Burn! fits alongside Walker in the slim but fascinating pantheon of anticolonial period pieces that includes Med Hondo’s West Indies (1979), Moustapha Akkad’s The Lion in the Desert (1980), Steven Soderbergh’s Che (2008), and John Sayles’s Amigo (2010). Dizzying, breathtaking sequences include Sanchez’s assassination of the island’s Portuguese-backed puppet government and too-fast ascent to the presidency. Similarly, the exploitative nature of triangle trade is brilliantly illustrated in a scene that depicts the adjustment of sugar prices in the London Stock Exchange ten years after Sanchez’s consolidation of power. The types of massive battle sequences typically left to the likes of David Lean are given a handheld fluidity by Pontecorvo; Walker’s ruminations on brute colonial force and its discontents among the islanders feel like an expansion of the infamous paratrooper colonel Mathieu’s even-handed monologue in Battle of Algiers.

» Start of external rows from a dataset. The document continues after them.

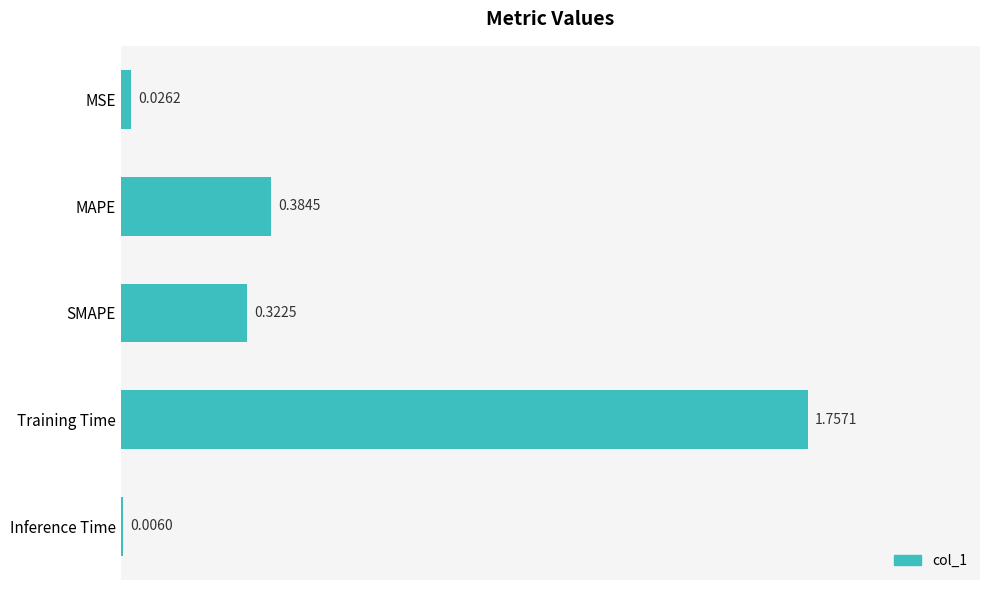

What is the sum of all values?

2.5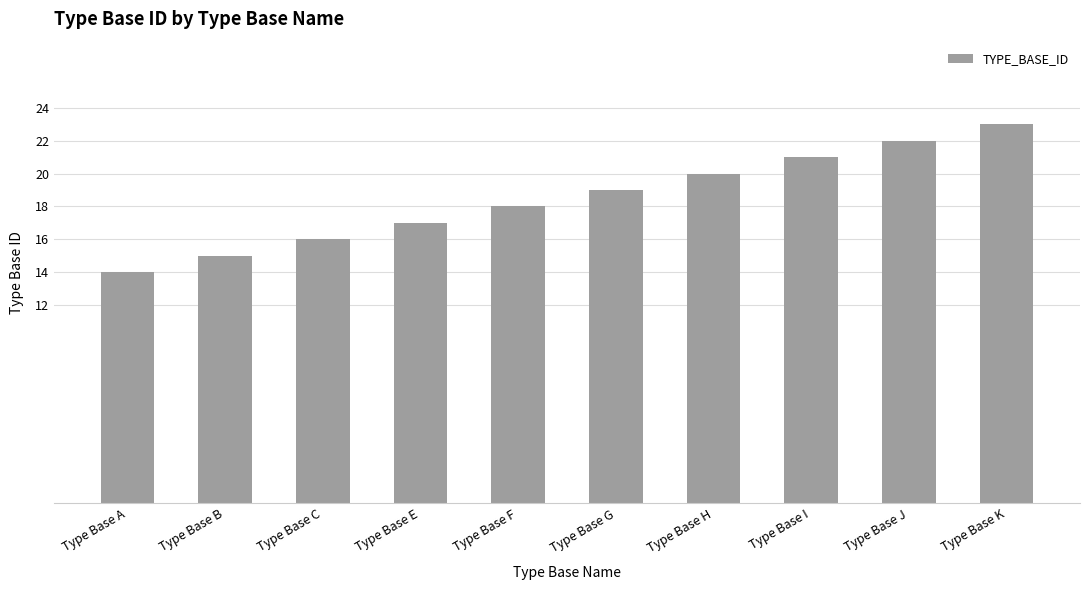

Rank the categories by value from highest to lowest.

Type Base K, Type Base J, Type Base I, Type Base H, Type Base G, Type Base F, Type Base E, Type Base C, Type Base B, Type Base A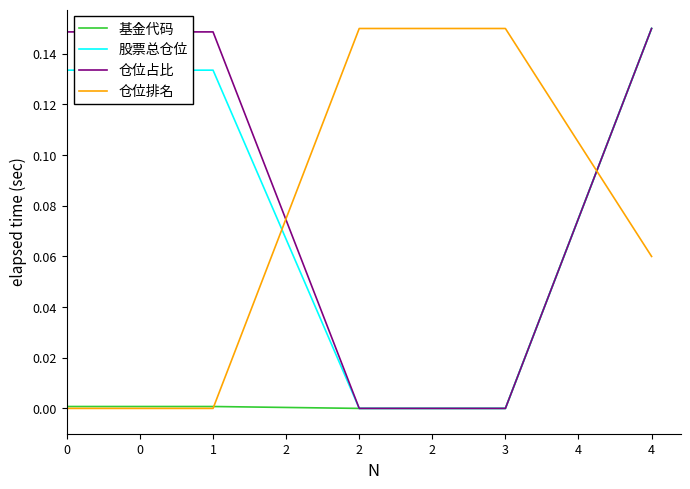

What is the total value across all series at 4?

0.5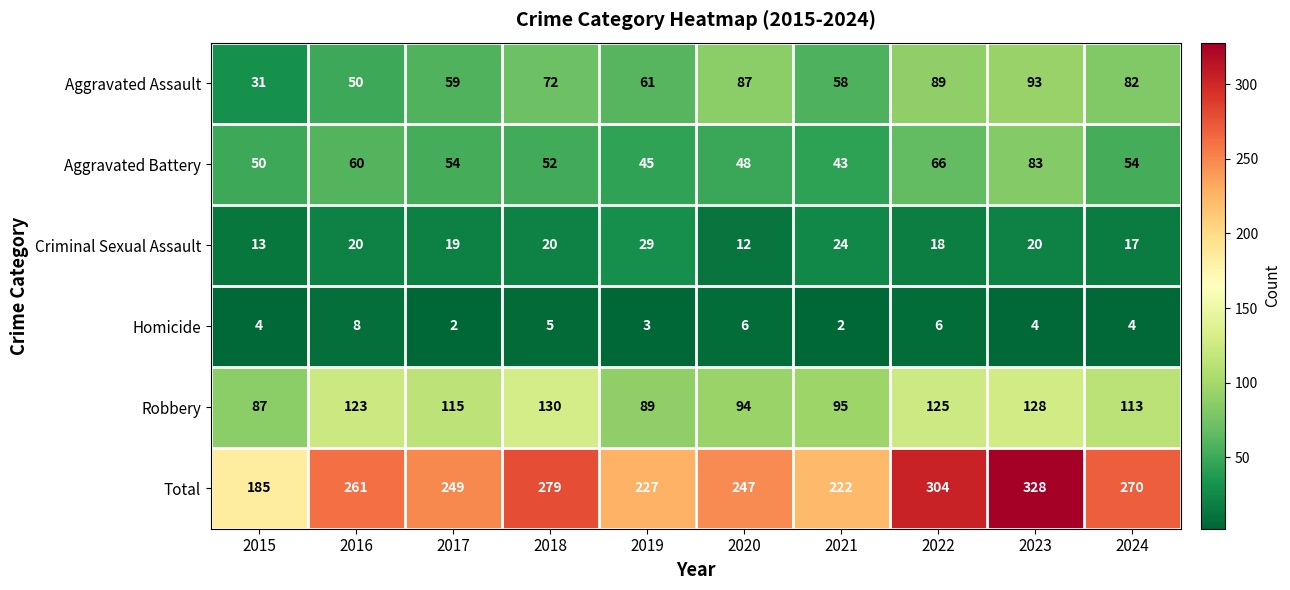

What is the difference between the highest and lowest values at 2019?

224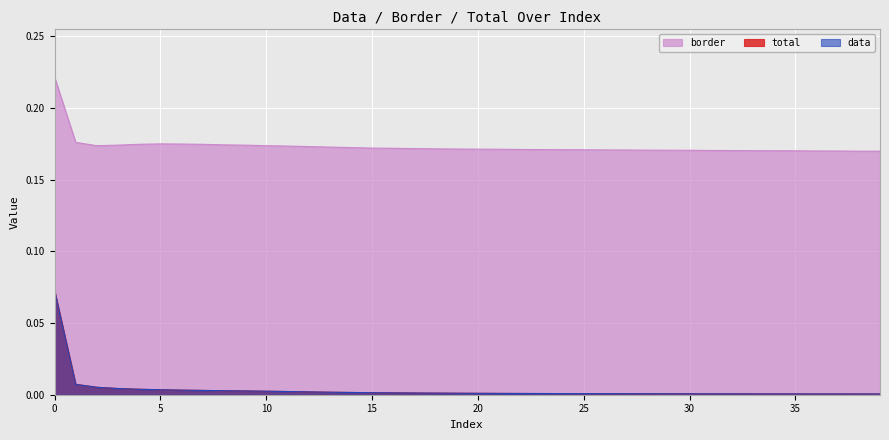

Rank the series at 8 from highest to lowest value.

border, total, data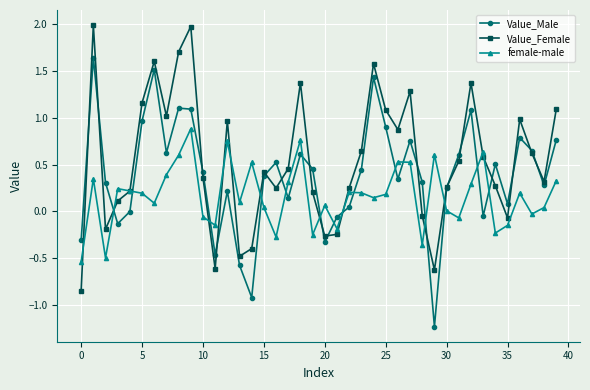

Which series ends up on top after the final intersection of female-male and Value_Male?

Value_Male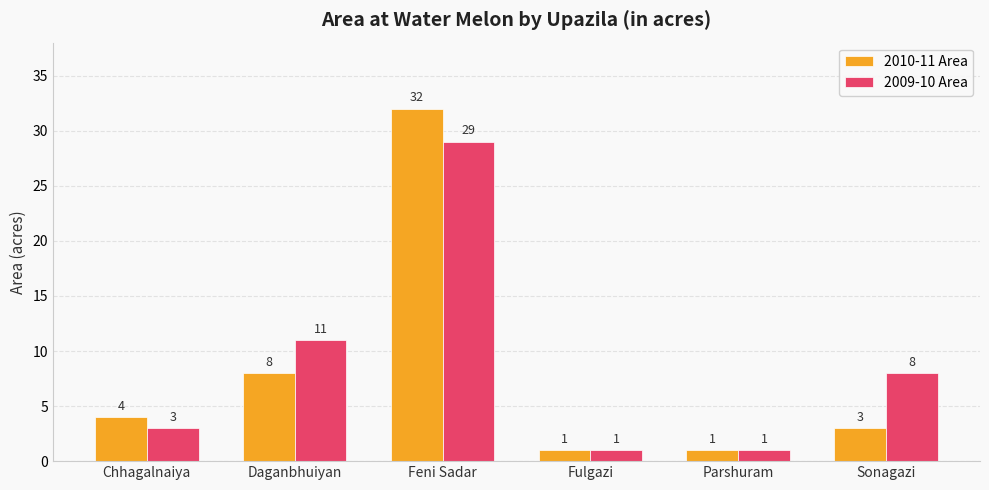

Is it true that 2009-10 Area equals 47 at Feni Sadar?

False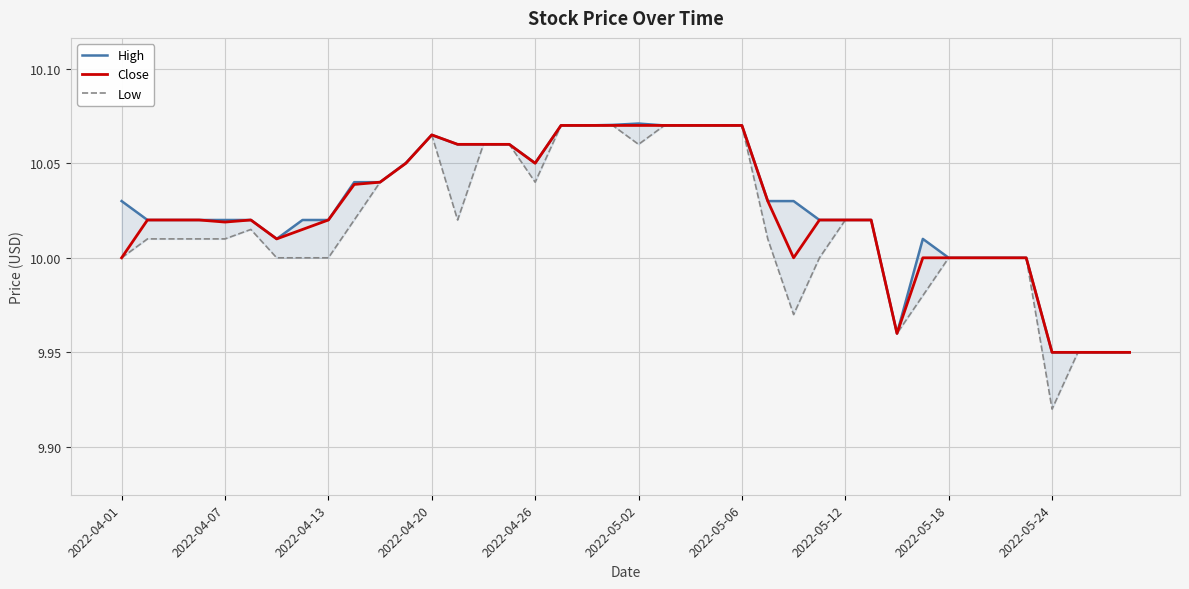

The value of Close at 2022-05-18 is 10.0. True or false?

True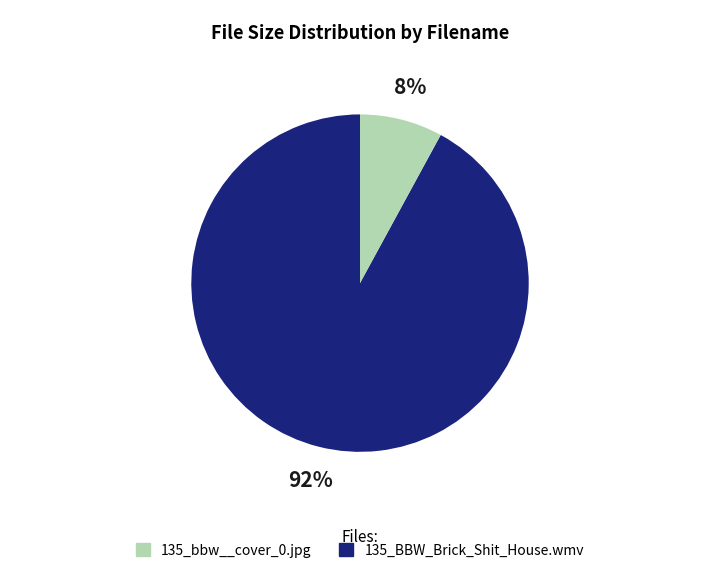

To the nearest percent, what is the average slice percentage?

50%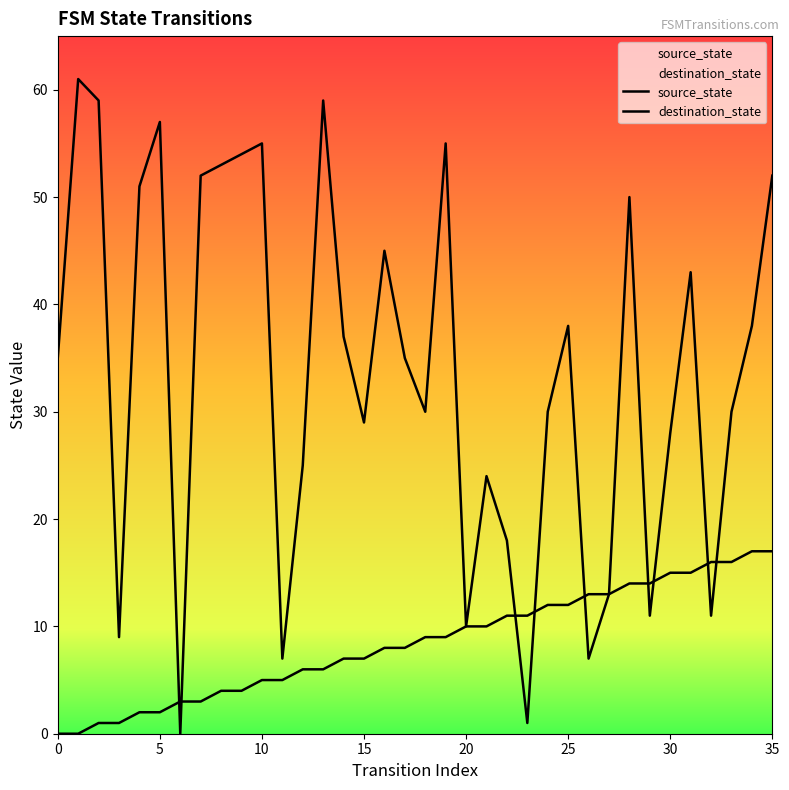

Which series has the widest spread of Y values?

destination_state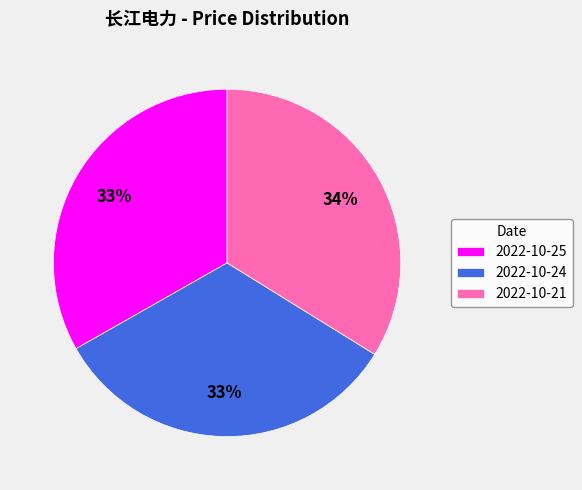

Approximately how many times larger is the value at 2022-10-24 compared to 2022-10-25?

1.0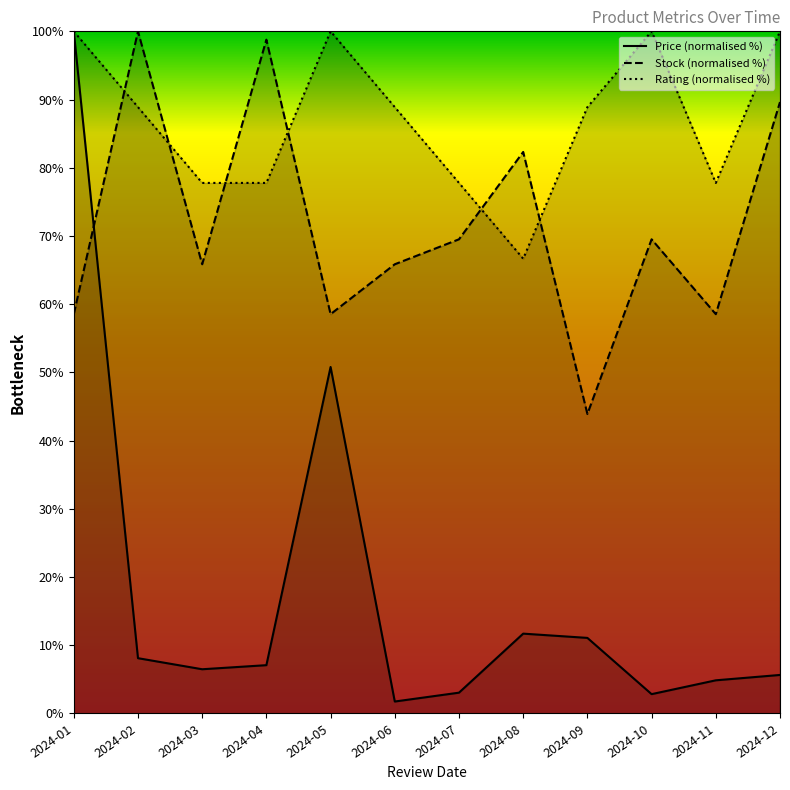

True or false: Rating (normalised %) and Price (normalised %) intersect in this chart.

False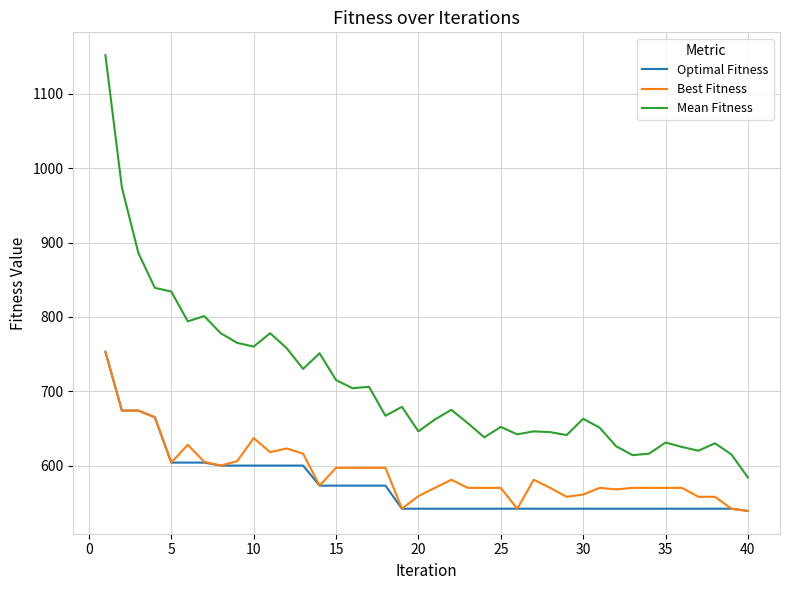

Does the chart have visible grid lines?

Yes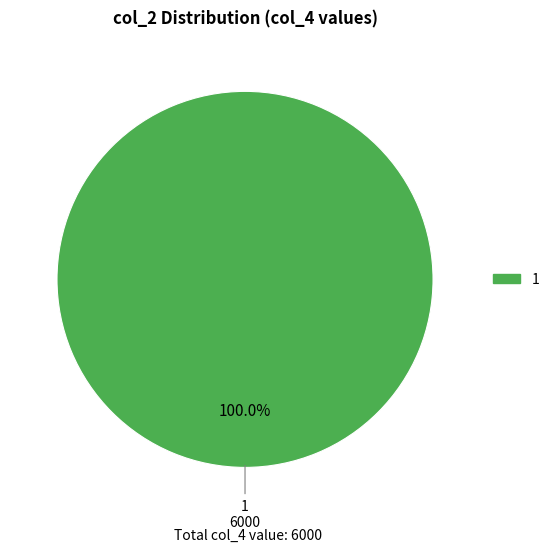

Is there a majority slice in this chart?

Yes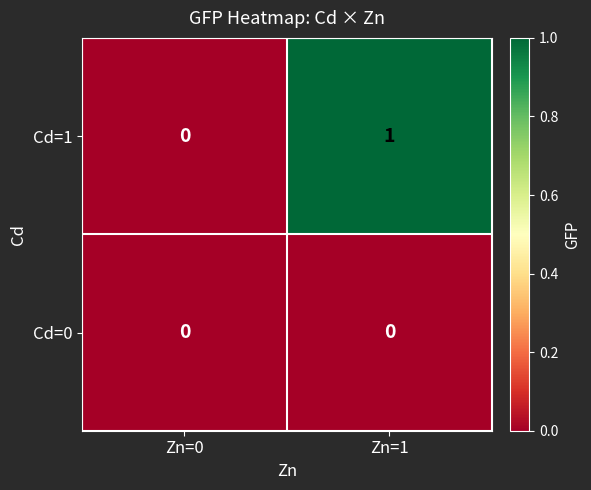

Which label corresponds to the largest value in the chart?

Zn=1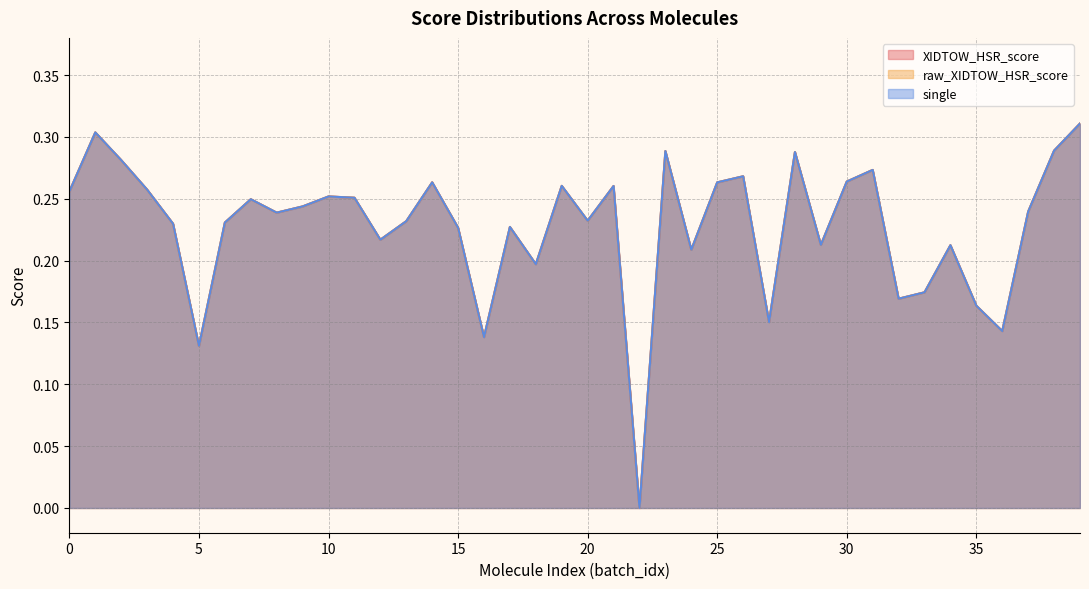

At how many categories does at least one series exceed 0?

40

Pontecorvo also uses the iris of Walker’s spying glass to stress the nature of his vampiric relationship with Dolores, while distant jacobins on horseback come into jittery focus, serving as a kind of Marxist corrective to Omar Sharif’s introductory scene in Lawrence of Arabia (1962).

The film is also a complicated, quintessentially post-breakthrough movie whose grandiosity is commensurate with the tortured history of its production, which took place in three different continents over the course of nearly a year. Burn! came after Brando threatened to quit Hollywood filmmaking, and Walker is arguably the apotheosis of his career’s first leg, building on his self-interrogating roles in Sayonara (1957) and The Ugly American (1963). Brando cited Burn! among his favorite performances, but also as the most trying shoot of his career; he nearly walked off the production multiple times. In Stefan Kanfer’s Brando biography Somebody, the star describes Pontecorvo as “a complete sadist,” indifferent to the rampant drug abuse among his crew, and a hypocrite for paying the film’s Black Colombian extras far less and feeding them lower-quality catering than their white counterparts—a condition Brando insisted he change lest the whole operation go up in smoke.

Pontecorvo’s film represents a strained and surreal endeavor to locate humanity within established archetypes, and to confront viewers with the bloody toll of globalized capital in the guise of a swashbuckling epic. (At the end of the film’s first half, Walker muses to Dolores that his British superiors are sending him next to Indochina, an all-but-veiled reference to the contemporaneous American quagmire in Vietnam.) Both veterans of spaghetti westerns, screenwriters Franco Solinas and Giorgio Arlorio design Walker as a stand-in for a particularly British flavor of aristocratic colonialism, yet Pontecorvo and Brando remarked on the subtlety of the character, who begins to question his own nonexistent politics during the second campaign in Queimada. Evaristo Márquez, a Colombian herdsman who had never seen (much less acted in) a movie before he was discovered by Pontecorvo’s location crew, deserves special mention for holding his own as Jose Dolores opposite one of the biggest movie stars of all time.

Pontecorvo’s mad dash to make a fictitious banana republic stand in for Third World liberation struggles at large make its signifiers questionable—the freed slaves ululate identically to the Algerian freedom fighters in Pontecorvo’s last film—and its historical shorthand testifies to the compromises of working with United Artists, who insisted Pontecorvo make the Portuguese out to be the film’s villains lest they lose a substantial chunk of the Spanish moviegoing market. All too appropriate that there exists no perfect way to watch Burn! Your options are either an Italian-dubbed director’s cut or the english-language version showing at Film Forum, which runs 18 minutes shorter. While a new print of the extended Italian version began making the rounds in 2004, the english-language Burn! is still worth watching. Not fully bowdlerized, it at least features Brando’s actual voice. He gives Walker a dastardly English accent within which lies another bit of self-reflexivity, as Brando had played the silver-tongued Lt. Fletcher Christian in MGM’s version of the Mutiny on the Bounty (1962) just six years earlier.

Burn! screens tonight, December 24, and December 26, in 35mm at Film Forum as part of the series “Brando 100.”